EXTRACT PROVIDED ->
==*==

What Is Considered a “Fraudulent Transfer” in a Florida Bankruptcy Case?
Let’s say you are thinking about filing for bankruptcy, but you are afraid of losing certain assets, such as a car or boat. You might think, “What would happen if I simply gave away the asset to a friend just before I declared bankruptcy?” Then, when your bankruptcy was completed, your friend gave the asset back to you.
If you suspect this isn’t legal, you are right. In bankruptcy law this is known as a “fraudulent transfer.” The Bankruptcy Code actually contains specific language to deal with this type of scenario. Basically, the trustee appointed by the bankruptcy court will look back at any property you sold or disposed of over the previous two years. And if any of these transactions look fishy, the trustee can ask the court to “unwind” the transfer and recover the property in question.
Note that a fraudulent transfer does not necessarily mean you intended to cheat your creditors. A trustee may also seek to unwind a transfer of property that is below market value–i.e., you sell a car worth $10,000 for $1,000—or for which you, as the debtor, did not receive anything of value in return. Ultimately, the trustee’s objective is to recover as much property as possible to pay off your creditors.
Judge: Failing Business Owner’s Attendance at UM Was Not Fraudulent
Of course, just because a trustee claims there was a fraudulent transfer, the judge may not agree. Take this recent Miami bankruptcy case. This is a Chapter 7 proceeding involving a business that was owned by a single individual. The debtor in this case operated surgical centers.

==*==

Dataset records ->
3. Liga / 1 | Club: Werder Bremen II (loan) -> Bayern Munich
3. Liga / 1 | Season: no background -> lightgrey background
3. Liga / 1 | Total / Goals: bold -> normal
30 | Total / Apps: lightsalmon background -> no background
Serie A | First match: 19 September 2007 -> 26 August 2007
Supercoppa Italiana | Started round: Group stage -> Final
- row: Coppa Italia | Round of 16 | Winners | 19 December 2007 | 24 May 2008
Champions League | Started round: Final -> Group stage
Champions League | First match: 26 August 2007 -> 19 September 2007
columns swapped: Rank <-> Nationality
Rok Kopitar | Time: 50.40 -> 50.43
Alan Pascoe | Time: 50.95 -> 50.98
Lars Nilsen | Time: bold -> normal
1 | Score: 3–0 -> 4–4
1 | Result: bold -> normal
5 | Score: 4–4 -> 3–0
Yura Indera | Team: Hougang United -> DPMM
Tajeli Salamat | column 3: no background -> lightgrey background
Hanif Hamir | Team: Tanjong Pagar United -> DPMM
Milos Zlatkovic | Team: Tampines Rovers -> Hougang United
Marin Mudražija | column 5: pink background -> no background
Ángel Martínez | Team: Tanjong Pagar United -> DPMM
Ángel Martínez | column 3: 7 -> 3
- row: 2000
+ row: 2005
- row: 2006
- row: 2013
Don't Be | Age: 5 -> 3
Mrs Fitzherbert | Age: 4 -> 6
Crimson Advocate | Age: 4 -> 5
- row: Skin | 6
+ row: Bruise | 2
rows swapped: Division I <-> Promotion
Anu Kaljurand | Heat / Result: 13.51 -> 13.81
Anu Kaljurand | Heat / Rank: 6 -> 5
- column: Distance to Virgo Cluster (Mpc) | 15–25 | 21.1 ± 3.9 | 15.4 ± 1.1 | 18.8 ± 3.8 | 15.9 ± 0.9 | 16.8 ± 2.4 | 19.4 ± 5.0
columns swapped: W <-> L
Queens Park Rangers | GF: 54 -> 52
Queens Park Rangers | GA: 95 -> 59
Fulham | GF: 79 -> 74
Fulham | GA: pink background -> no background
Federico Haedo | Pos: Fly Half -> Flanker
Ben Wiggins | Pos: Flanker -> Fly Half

==*==

COMPLETE THE FOLLOWING ->
(a) In the piece on fraudulent transfers in Florida bankruptcy, how far back does the trustee look at property the debtor sold or disposed of?
(b) Pick up the piece on fraudulent transfers in Florida bankruptcy after its final sentence and keep writing.

THE ANSWERS ->
(a) The previous two years.

(b)
After initially filing for reorganization under Chapter 11, the debtor’s main creditor had the case converted to a Chapter 7 liquidation. The court-appointed trustee found the debtor’s business had been “hopelessly insolvent” since 2015. Despite this, the debtor decided to pay for three of its executives, including the owner himself, to attend the University of Miami’s (UM) MBA program for healthcare executives. The owner claimed his lack of “specialized business training” contributed to the failures of his business and that attending UM would help him in that regard.
The trustee, however, saw this as a fraudulent transfer. She asked the bankruptcy court to order UM to refund approximately $69,000 in tuition payments made by the debtor back to the bankruptcy estate. UM opposed the motion, arguing the debtor did, in fact, receive value from the training it provided.
The bankruptcy court largely ruled in UM’s favor. While the judge found that the tuition payments made on behalf of the two other executives–which came to about $15,000–were fraudulent, the roughly $55,000 spent on the owner’s training was not. With respect to the owner, UM presented evidence that its training helped the owner to make changes to his billing and collection practices, which in turn “markedly reduced the average collection time on accounts receivable in the year preceding the Debtor’s bankruptcy filing.” This qualified as sufficient “value in return” for the tuition payments.
Conversely, the other two executives never “completed any courses” at UM. The school could therefore not establish the debtor–i.e., the business–received anything of value in return for their tuition payments. UM therefore had to return that tuition money to the trustee.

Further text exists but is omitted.